Yeah. So investing in your staff, I mean it's literally a budget line item for us because you have to invest in your culture. So for me, you know I'm a funny guy, so like I'm always laughing and be bopping around the office and when I come in the morning I don't pass by an office without greeting that person, asking how they're doing. And it's not a hey, how are you? As I keep walking, it's a stop. Look at them, make eye contact. Good morning, how are you doing? Listen for the response. Follow it up with any other conversation you need to have, because even just taking that 30 or 40 minutes to get through the office is a game changer. But there's technology you can incorporate.

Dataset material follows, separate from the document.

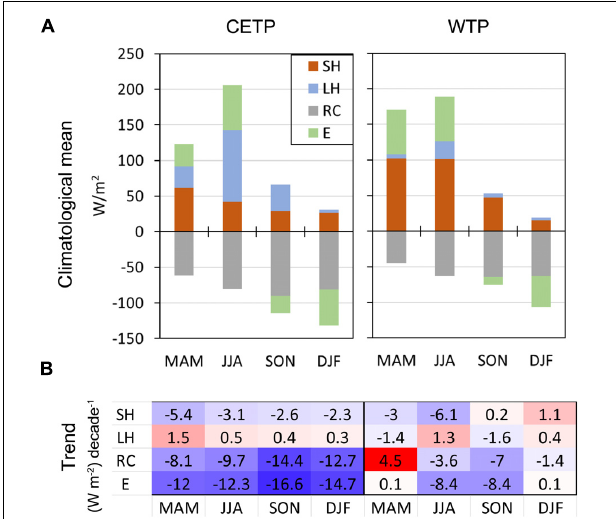
FIGURE 1 | Characteristics of diabatic heating over Tibetan Plateau (TP). (A) Climatological mean (1984–2003) of surface sensible heat (SH), latent heat (LH) released to the atmosphere by precipitation, net radiation flux (RC) of the air column, and atmospheric heat source/sink (E) over the central and eastern TP and western TP. (B) Trend of atmospheric heat source/sink and its components. This figure is based on the data from Duan and Wu (2008).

We've incorporated a new technology that is completely electronic and people can thank people and pay gratitude to employee on employee, manager to employee, senior exec to employee, and they give points. Those points translate into Amazon dollars, which everyone loves, some Amazon right, and so that helps too. And then we do lunches, we give swag out, we just really make it fun.

Speaker 2:

We do different type of holiday celebrations and I participate in every single one of those because I'm not going to ask my staff to do anything that I won't do and if you go into it with a positive uplifting, like you said, radiating positivity, that is contagious, it will go through. And some of the stuff is super corny and I'm sure my staff is like what is he doing? But they participate and they love it and it takes the edge off Like Halloween. I go all out for Halloween and it's corny but they love it and I think you have to take the weight off that it and I think it's.

Speaker 1:

you have to take the weight off that. Yeah, I think that's a pretty good place to kind of pivot into. Our last question here is from our conversation today, I feel that you're very positive and influential person and I perfectly understand the joy that brings you working in nonprofit care and especially just working with seniors in their end of life. What type of legacy do you hope to leave personally behind at hospice care, low country for your community? In your personal life, what kind of legacy do you hope to leave?

Speaker 2:

Yeah, I thought about this question a lot and kind of stumped me a little bit because I was like, oh gosh, I've thought a lot about end of life, but how do? What do I want to leave? And two aspects for the company. I want to leave a strong, viable organization that's going to be around for 40, 50, 60 more years, that continues to provide more and more patient care and reach more and more people. I would love to leave a legacy where people are open and comfortable with end of life care. But more importantly, as I understand end of life, I think I just want to be remembered as a happy person who did everything he could to change the community. And the key word is just be remembered. I just want people who knew me to remember me and understand that I was a good person and that that'll be enough.

Speaker 1:

Oh, well, I don't think that would be too difficult for you to achieve. Yeah, I would say you're more than halfway there, for sure a lot more years before. Yeah yeah, no, not halfway there with your life, but in terms of your legacy, I think you've laid a really great foundation. You're probably a couple stories higher than than me, I would say so.

Speaker 2:

I appreciate that.

Speaker 1:

Yeah, Well, everybody, this has been James Disman, CEO of Hospice Care for Low Country. Please check out his website and please check out his company. He's been an amazing guest, charitable, entrepreneurial positive. James, thanks so much for being on the show today. Pleasure to have you.

Speaker 2:

Thanks for having me. It's been a joy.